The hidden geometry of learning: Neural networks think alike

March 27th, 2024

This story is by Ian Scheffler. Read more at Penn Engineering Today.

New research by Penn engineers illuminates the inner workings of neural networks, opening the possibility of developing hyper-efficient algorithms that could classify images in a fraction of the time.

Penn Engineers have uncovered an unexpected pattern in how neural networks—the systems leading today’s AI revolution—learn, suggesting an answer to one of the most important unanswered questions in AI: why these methods work so well.

Inspired by biological neurons, neural networks are computer programs that take in data and train themselves by repeatedly making small modifications to the weights or parameters that govern their output, much like neurons adjusting their connections to one another. The final result is a model that allows the network to predict on data it has not seen before. Neural networks are being used today in essentially all fields of science and engineering, from medicine to cosmology, identifying potentially diseased cells and discovering new galaxies.
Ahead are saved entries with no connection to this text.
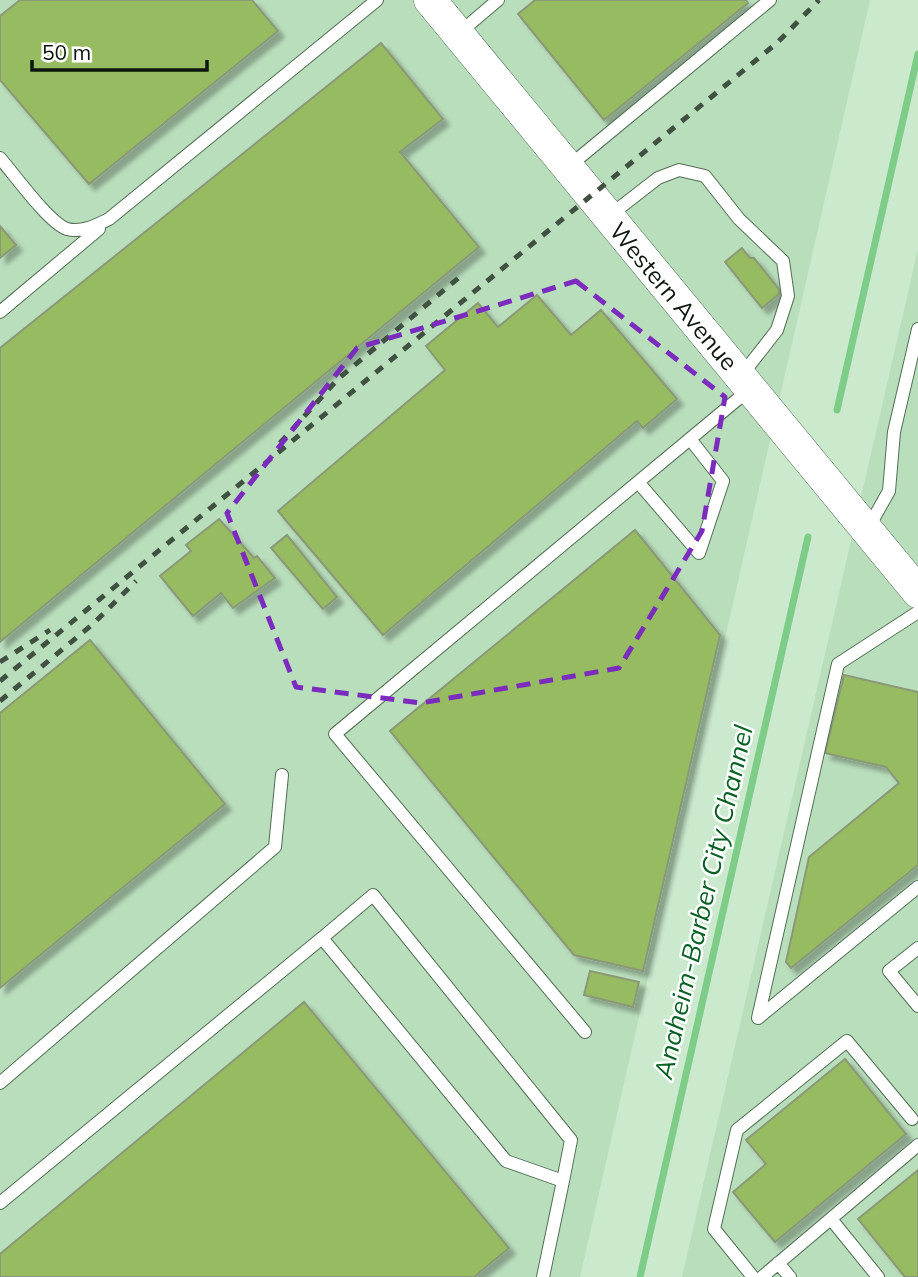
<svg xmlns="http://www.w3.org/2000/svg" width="918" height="1277" font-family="Mulish,sans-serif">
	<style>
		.built { fill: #b9debc }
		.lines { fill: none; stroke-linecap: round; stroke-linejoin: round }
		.stream { stroke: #7dcc88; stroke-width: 7 }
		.building { fill: #97bb61; stroke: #8a9977; stroke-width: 2; filter: url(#shadow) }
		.service-casing { stroke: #536f56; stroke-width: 14 }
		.tertiary-casing { stroke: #536f56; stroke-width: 33 }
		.service { stroke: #fff; stroke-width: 12 }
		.tertiary { stroke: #fff; stroke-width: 32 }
		.rail { stroke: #405041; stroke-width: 5; stroke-dasharray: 9 9; stroke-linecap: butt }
		.marked { fill: none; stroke: #7b2cbf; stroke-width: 5; stroke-dasharray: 14 9; stroke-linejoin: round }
		.labels { text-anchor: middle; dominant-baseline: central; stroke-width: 5; stroke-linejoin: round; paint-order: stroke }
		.street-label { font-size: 24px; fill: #0b160c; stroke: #fff }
		.water-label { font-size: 26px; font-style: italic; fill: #056022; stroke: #fff }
	</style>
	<defs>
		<filter id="shadow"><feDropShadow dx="6" dy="6" stdDeviation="2" flood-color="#0004"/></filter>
	</defs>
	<rect width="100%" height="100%" fill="#cae9cd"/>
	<path class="built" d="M 0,0 L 870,0 L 580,1277 L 0,1277 Z
		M 918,249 L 918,1277 L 682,1277 Z"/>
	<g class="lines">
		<path class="stream" d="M 837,410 L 918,54
			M 640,1277 L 808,537"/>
	</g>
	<path class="building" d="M 20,0 L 252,0 L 278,31 L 89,184 L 0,80 L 0,16 Z
		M 535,0 L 746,0 L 748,3 L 604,120 L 518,14 Z
		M 381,43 L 443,119 L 400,152 L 479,247 L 0,642 L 0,348 Z
		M 0,226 L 16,245 L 0,258 Z
		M 742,248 L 750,258 L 754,258 L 779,289 L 779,294 L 762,308 L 725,262 Z
		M 537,295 L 571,335 L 601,310 L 677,399 L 643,428 L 637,421 L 383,635 L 278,511 L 445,370 L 426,346 L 478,303 L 498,327 Z
		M 219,519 L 254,558 L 257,556 L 275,578 L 233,608 L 221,593 L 193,616 L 160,576 L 191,551 L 186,545 Z
		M 635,530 L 720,635 L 643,971 L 574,955 L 390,731 Z
		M 287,535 L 337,597 L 323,609 L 271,548 Z
		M 90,640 L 225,804 L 0,988 L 0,713 Z
		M 844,675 L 918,692 L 918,865 L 791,968 L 786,962 L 809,857 L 899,783 L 886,767 L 825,753 Z
		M 590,971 L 639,982 L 633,1007 L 584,995 Z
		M 304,1002 L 509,1248 L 474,1277 L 0,1277 L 0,1254 Z
		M 845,1059 L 906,1134 L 775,1242 L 733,1192 L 766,1164 L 746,1140 Z
		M 918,1170 L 918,1277 L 905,1277 L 858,1219 Z"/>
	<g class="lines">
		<g class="service-casing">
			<path id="service" d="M 458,34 L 498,0
				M 0,158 C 14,174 49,223 67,229 C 82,233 97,225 109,219 L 377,0
				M 568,167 L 770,0
				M 609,216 L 658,178 L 679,170 L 705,176 L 739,219 L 783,261 L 788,296 L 777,330 L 741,376
				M 0,312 L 99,229
				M 638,482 L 699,553 L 723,481 L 690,439
				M 867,530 L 889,491 L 894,432 L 918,329
				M 918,612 L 838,664 L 758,1018 L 918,887
				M 322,938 L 373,895 L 571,1140 L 563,1181
				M 918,948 L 889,971 L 918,1006
				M 585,1032 L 335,734 L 750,389
				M 0,1083 L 275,847 L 282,775
				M 0,1203 L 322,938 L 506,1161 L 563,1181 L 543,1277
				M 831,1219 L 878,1277
				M 778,1263 L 790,1277
				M 753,1277 L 714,1229 L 737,1130 L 847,1041 L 912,1119
				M 762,1277 L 918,1145"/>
		</g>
		<g class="tertiary-casing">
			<path id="tertiary" d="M 430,0 L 918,592"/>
		</g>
		<use href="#service" class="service"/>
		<use href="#tertiary" class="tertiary"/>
		<path class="rail" d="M 280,443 L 338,379 L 462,275
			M 0,662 L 50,630
			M 0,681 L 777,43 L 819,0
			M 0,701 L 93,624 L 136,581"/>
	</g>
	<path class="marked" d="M 576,281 L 725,397 L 702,531 L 619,668 L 421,703 L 296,687 L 227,513 L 357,348 Z"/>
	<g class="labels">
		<g class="street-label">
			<text transform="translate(674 296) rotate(50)">Western Avenue</text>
		</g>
		<g class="water-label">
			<text transform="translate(703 902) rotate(-77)">Anaheim-Barber City Channel</text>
		</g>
	</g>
	<path d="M32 60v10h175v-10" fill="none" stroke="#0b160c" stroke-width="3.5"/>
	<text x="42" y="60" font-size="21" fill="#0b160c" stroke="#ffffff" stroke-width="5" paint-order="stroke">50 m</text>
</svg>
In a new paper published in the Proceedings of the National Academy of Sciences (PNAS), Pratik Chaudhari, assistant professor in electrical and systems engineering (ESE) and core faculty at the General Robotics, Automation, Sensing and Perception (GRASP) Lab, and co-authors show that neural networks, no matter their design, size or training recipe, follow the same route from ignorance to truth when presented with images to classify. 

“Suppose the task is to identify pictures of cats and dogs,” says Chaudhari. “You might use the whiskers to classify them, while another person might use the shape of the ears—you would presume that different networks would use the pixels in the images in different ways, and some networks certainly achieve better results than others, but there is a very strong commonality in how they all learn. This is what makes the result so surprising.”

The result not only illuminates the inner workings of neural networks, but gestures toward the possibility of developing hyper-efficient algorithms that could classify images in a fraction of the time, at a fraction of the cost. Indeed, one of the highest costs associated with AI is the immense computational power required to develop neural networks. “These results suggest that there may exist new ways to train them,” says Chaudhari.